The actual objectives haven't changed much, as you'll still have plenty of "drive to this location, kill this guy/deliver this thing/steal this/etc" missions. However, Chinatown Wars features a downright absurd amount of segments that make creative use of the DS hardware. If you're grabbing a car out of a parking lot, you might have to unscrew the panel and twist the wires together to start the car. You can use the stylus to give people tattoos, scratch off lotto tickets, break locks, defuse bombs, place explosives, assemble a sniper rifle, cut open the insides of a car to look for drugs, and plenty more. You can even whistle into the microphone to hail a cab. Somehow, they manage to utilize the stylus and microphone in a million ways, yet almost none of them feel gimmicky, cheap, or unnecessary.

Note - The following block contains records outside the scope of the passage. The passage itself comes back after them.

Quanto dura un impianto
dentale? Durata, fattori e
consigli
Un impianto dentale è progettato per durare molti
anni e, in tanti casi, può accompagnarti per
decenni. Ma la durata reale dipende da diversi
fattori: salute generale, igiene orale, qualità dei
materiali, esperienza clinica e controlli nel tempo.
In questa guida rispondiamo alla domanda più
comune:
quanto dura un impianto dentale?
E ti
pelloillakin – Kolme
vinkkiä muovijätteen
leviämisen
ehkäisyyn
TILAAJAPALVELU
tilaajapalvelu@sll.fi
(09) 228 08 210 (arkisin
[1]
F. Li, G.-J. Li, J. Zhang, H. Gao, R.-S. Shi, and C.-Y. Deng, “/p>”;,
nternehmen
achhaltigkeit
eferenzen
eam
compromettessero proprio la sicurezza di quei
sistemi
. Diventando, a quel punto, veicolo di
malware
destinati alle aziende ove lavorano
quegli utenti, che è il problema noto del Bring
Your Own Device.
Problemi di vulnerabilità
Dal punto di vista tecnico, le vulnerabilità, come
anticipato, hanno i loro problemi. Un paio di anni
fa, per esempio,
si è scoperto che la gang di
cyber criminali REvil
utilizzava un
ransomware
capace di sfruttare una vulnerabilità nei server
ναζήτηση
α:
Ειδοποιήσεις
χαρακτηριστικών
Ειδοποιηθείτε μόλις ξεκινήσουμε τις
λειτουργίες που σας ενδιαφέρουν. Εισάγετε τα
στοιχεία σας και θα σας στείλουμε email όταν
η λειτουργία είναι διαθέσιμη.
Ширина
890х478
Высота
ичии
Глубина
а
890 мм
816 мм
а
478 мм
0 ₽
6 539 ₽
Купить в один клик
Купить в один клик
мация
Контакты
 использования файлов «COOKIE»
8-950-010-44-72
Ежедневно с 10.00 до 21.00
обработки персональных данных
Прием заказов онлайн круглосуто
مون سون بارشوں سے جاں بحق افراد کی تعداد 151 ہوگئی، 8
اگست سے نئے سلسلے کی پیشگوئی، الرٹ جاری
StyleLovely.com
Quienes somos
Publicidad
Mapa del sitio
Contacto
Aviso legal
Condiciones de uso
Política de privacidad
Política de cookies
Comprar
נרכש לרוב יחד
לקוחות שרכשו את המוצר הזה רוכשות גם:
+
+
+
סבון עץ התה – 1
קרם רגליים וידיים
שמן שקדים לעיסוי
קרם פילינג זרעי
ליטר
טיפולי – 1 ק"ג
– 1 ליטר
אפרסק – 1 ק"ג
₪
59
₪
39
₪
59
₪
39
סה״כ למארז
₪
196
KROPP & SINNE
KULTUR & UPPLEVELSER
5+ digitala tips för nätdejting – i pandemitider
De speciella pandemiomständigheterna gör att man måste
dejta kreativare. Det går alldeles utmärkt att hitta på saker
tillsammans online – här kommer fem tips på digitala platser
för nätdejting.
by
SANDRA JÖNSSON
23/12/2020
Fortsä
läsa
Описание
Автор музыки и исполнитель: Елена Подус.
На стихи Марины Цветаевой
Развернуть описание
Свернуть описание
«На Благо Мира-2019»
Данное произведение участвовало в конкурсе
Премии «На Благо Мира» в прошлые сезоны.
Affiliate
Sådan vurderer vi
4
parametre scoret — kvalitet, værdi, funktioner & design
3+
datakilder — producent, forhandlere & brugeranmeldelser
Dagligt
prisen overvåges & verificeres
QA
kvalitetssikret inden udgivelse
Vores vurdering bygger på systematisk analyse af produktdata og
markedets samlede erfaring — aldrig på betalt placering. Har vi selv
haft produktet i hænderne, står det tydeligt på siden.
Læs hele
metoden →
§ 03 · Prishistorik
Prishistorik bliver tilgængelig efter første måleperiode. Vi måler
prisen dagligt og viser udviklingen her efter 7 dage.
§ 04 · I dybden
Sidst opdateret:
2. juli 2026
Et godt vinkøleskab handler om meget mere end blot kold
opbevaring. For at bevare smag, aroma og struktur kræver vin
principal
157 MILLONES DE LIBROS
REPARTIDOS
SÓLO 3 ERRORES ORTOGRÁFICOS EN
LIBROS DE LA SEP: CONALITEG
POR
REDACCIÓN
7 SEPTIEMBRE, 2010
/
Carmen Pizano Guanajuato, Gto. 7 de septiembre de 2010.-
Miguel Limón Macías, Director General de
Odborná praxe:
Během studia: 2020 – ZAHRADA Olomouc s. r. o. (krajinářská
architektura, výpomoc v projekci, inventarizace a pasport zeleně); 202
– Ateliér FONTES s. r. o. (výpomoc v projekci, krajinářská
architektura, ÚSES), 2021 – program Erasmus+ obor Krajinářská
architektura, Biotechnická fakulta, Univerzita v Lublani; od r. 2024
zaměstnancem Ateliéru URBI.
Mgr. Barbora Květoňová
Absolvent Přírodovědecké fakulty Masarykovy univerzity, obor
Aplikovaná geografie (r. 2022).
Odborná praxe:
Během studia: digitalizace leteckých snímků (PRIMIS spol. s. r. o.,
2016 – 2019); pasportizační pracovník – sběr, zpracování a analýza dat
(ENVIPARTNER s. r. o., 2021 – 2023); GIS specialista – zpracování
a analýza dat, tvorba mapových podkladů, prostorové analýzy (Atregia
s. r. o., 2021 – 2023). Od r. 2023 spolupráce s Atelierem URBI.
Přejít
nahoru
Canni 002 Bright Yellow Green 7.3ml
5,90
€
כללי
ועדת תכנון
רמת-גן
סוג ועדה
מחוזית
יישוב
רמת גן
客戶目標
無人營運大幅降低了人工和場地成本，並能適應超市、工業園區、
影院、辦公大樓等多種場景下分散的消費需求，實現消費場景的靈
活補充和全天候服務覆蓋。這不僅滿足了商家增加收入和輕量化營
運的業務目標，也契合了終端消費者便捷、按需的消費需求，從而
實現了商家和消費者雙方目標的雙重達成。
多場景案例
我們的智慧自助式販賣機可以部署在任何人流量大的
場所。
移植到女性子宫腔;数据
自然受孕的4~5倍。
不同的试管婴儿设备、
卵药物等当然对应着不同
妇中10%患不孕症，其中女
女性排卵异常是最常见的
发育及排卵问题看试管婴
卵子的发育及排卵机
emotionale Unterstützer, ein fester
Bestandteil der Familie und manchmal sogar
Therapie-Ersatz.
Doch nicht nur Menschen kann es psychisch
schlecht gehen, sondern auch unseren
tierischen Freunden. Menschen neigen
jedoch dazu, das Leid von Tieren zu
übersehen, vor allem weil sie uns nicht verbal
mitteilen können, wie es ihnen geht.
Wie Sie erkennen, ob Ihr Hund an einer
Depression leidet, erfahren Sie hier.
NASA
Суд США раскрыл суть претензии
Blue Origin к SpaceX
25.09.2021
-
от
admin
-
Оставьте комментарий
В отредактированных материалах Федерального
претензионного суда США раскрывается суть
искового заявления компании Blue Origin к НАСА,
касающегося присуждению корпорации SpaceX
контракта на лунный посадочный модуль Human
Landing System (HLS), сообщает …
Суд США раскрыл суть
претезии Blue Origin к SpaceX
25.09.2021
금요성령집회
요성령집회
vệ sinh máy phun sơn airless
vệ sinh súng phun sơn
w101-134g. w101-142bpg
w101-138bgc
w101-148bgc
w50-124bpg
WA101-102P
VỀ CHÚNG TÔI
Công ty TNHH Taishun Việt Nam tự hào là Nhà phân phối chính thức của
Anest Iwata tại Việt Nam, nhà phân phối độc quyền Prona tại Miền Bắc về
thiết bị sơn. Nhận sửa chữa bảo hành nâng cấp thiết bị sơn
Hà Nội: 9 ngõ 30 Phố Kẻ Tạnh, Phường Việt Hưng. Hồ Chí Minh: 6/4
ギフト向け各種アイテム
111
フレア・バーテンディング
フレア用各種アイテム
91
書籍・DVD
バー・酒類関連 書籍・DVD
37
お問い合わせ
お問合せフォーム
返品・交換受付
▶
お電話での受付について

For the most part, very little is sacrificed in the move to a portable system. It may not have the fully 3D perspective of the post-III titles, but the rotating camera makes things far easier than the static overhead camera from the first two. The only time it's semi-awkward is during a couple of sniping segments. Instead of being able to fully observe your surroundings and look for your target, it almost feels like you're sniping from a hot-air balloon and looking straight down. These moments occur when you're on top of a building and you have to hit specific targets, and it just feels unnatural to be controlling what feels like a floating overhead camera.
It really is incredible that Rockstar managed to put so much of the GTA experience into Nintendo's insanely popular portable. Chinatown Wars is a true addition to the GTA series, and stands up to the level of quality that the franchise has exhibited in its last several titles. A must have for any (mature) DS owner.